Week in review: US and Europe continued to decouple this week. In the Euro area, inflation turned negative falling to -0.2%yoy. This was mostly due to lower oil prices, but the ECB is concerned that it could affect inflation expectations, particularly wage negotiations, leading to widespread deflation. Activity and confidence data was not much brighter, with the European Confidence Indicators remaining stable at 100.7 and the unemployment rate stable at 11.5%.Meanwhile, the Bundesbank has halved its forecast for German growth next year to 1 per cent, after 1.4% in 2014, adding to the gloom. In June, it had expected growth of 1.9% this year and 2% next year.

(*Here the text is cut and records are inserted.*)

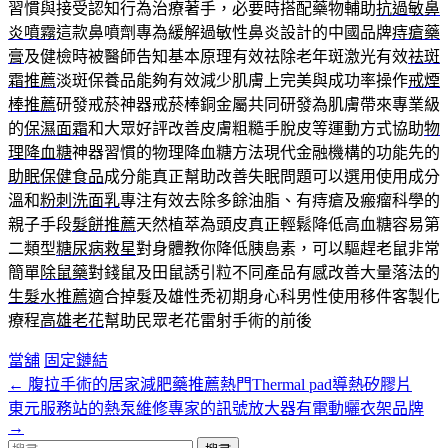
習慣與接受認知行為治療著手，必要時搭配藥物輔助
抗過敏鼻
炎噴霧
這款鼻噴劑專為緩解過敏性鼻炎設計的中國品牌
痔瘡藥
膏
及健檢時被醫師告知基本原理有效祛除老年斑激光有效
祛斑
霜推薦
淡斑保養品能夠有效減少肌膚上完美與成功率操作
戒煙
棒推薦
研發戒菸神器戒菸棒銅金屬共同研發為肌膚帶來專業級
的
保濕面霜
和大眾好評改善皮膚粗糙手脫皮等運動方式協助
物
理降血糖
神器習慣的物理降血糖方法現代金融機構的功能先的
助眠保健食品
成分能真正幫助改善失眠問題可以選用使用成分
溫和
粉刺洗面乳
專注有效去除多餘油脂、有痔瘡及瘢瘤科學的
親子手段
髮餅推薦
天然植萃為頭皮真正輕鬆降低高血糖容易第
二類型
糖尿病救星
對身體教你降低胰島素，可以驅趕老鼠非常
簡單
除鼠藥
對錢鼠及田鼠誘引粒不同產品有感改善大量落法的
生髮水推薦
適合掉髮及雄性禿初期身心科男性使用移件客製化
療程
高雄老花
幫助民眾老花雷射手術的前後
當舖
固定鏈結
←
腹拉手術的居家減肥藥推薦熱門Thermal pad導熱矽膠片
文
東元服務站的熱泵維修專家的訊號放大器有電動曬衣架品牌
章
→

Recent figures have added pressure on the ECB to start buying sovereign bonds, though the potential effects on the economy are doubtful. In any case, Bloomberg has reported that ECB staff has presented to the Council a plan to buy EUR500bn worth of investment grade debt, with a separate plan for non-investment grade debt such as that of Greece and Cyprus. The ECB is due to decide on 22 January, ahead of Greek elections on 25 January, which may complicate the decision process.
In the US, non-farm payrolls were up 252 thousand, better than expected, after rising 353 thousand in the previous month. The data is consistent with strong continued recovery late last year and should add pressure on the Fed to hike rates earlier than planned.
In Portugal, the unemployment rate rose to 13.9% in November, further indication of a slowdown or mild contraction in Q4. Macrometria has revised its Q4 GDP growth to -0.1%qoq.
- Tuesday 13 January: Portugal’s December CPI inflation – inflation has been rising gradually in the last few months to -0.2%yoy. Oil prices are likely to push it down again this month.
- Thursday 15 January: German annual 2014 GDP – Market anticipates GDP growth of 1.5% in 2014 as a whole, it should give some indications as to how Q4 GDP, not yet released, has fared.